April 11, 2010 01:51 am | Updated November 28, 2021 08:48 pm IST - Paris

Grief-stricken people in front of the Polish Embassy in Lviv, Western Ukraine, on Saturday. Photo: AP

Grief-stricken people in front of the Polish Embassy in Lviv, Western Ukraine, on Saturday. Photo: AP

Dense fog and foul weather but also human error, in particular the pilot's reportedly obstinate refusal to divert the flight, have been cited as reasons for the plane crash in Russia in which Poland's ultra-conservative President Lech Kasczynski and 96 others were killed.

Poland has declared a week's official mourning to mark the accident which has devastated the upper echelons of the country's political and military establishments.

The 61-year-old Mr.

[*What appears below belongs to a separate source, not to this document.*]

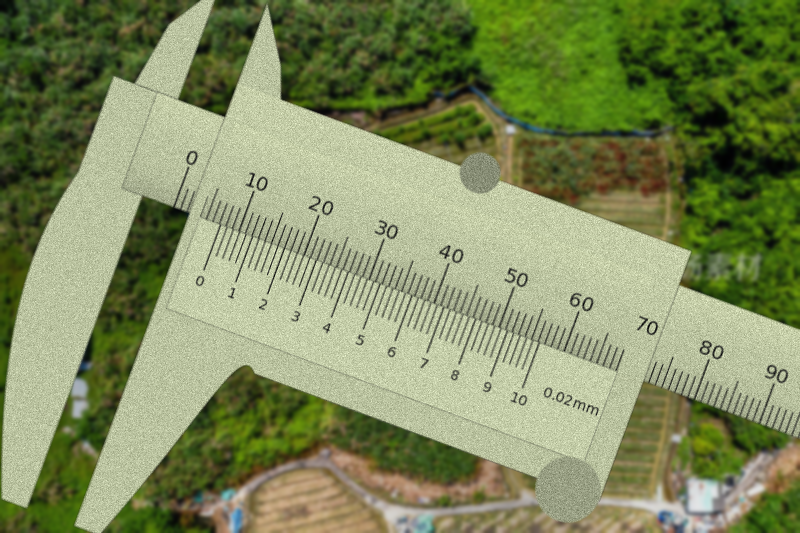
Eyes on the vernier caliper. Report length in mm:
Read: 7.2 mm
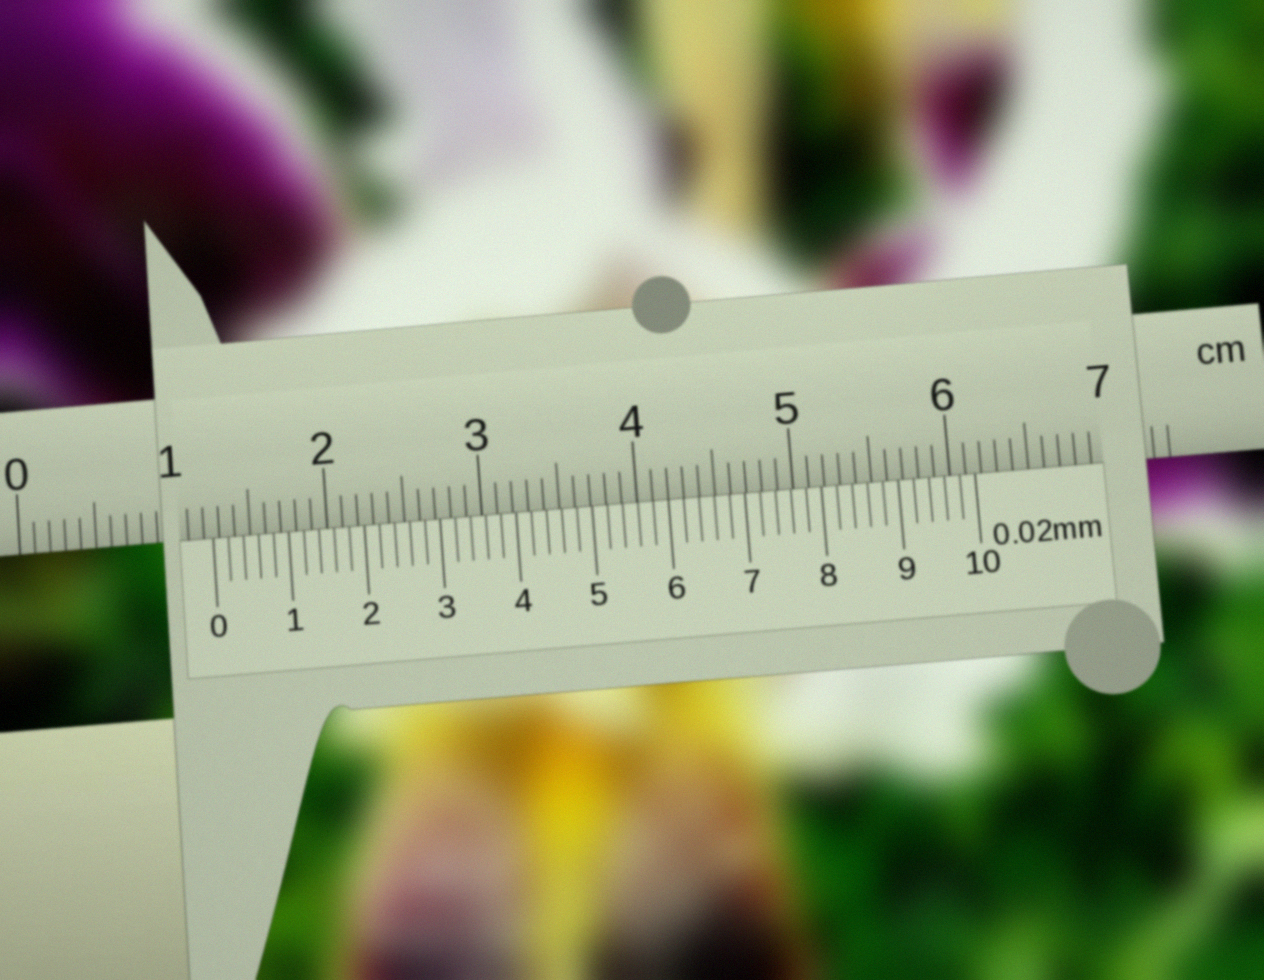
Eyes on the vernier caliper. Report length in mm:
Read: 12.6 mm
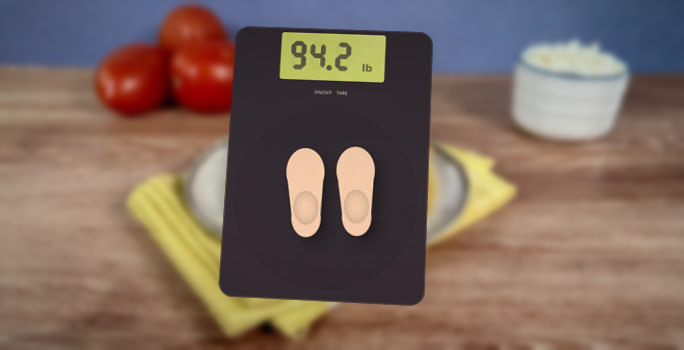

Kaczynski was elected president in 2005 at the same time that his twin brother Jaroslaw, took over as Prime Minister at the head of a government led by the ultra-conservative Law and Justice Party.

The identical twins' espousal of laissez-faire policies and their stubborn opposition to legislation favouring abortion because of their deeply-held Catholic beliefs, made them widely unpopular in Europe. An open Euro skeptic, Mr. Kasczynski was one of the last EU leaders to put his signature to the European Union's Lisbon Treaty which aims to streamline EU institutions.

Mr. Kaczynski's profound distrust and hatred of Russia and the ties the former German Chancellor, Gerhard Schroeder, forged with that country affected Poland's relations with Russia, with Germany and by extension with other EU nations.

Mr. Kasczynski was an anti-communist militant even during his student days and he was one of the early members of the Solidarity free trade union movement in the 80s that contributed to the fall of communism. Even after Poland freed itself from the Soviet yoke to become a democratic, market-friendly member of the European Union, Mr. Kasczynski's witch hunt of former communist sympathisers and party officials continued.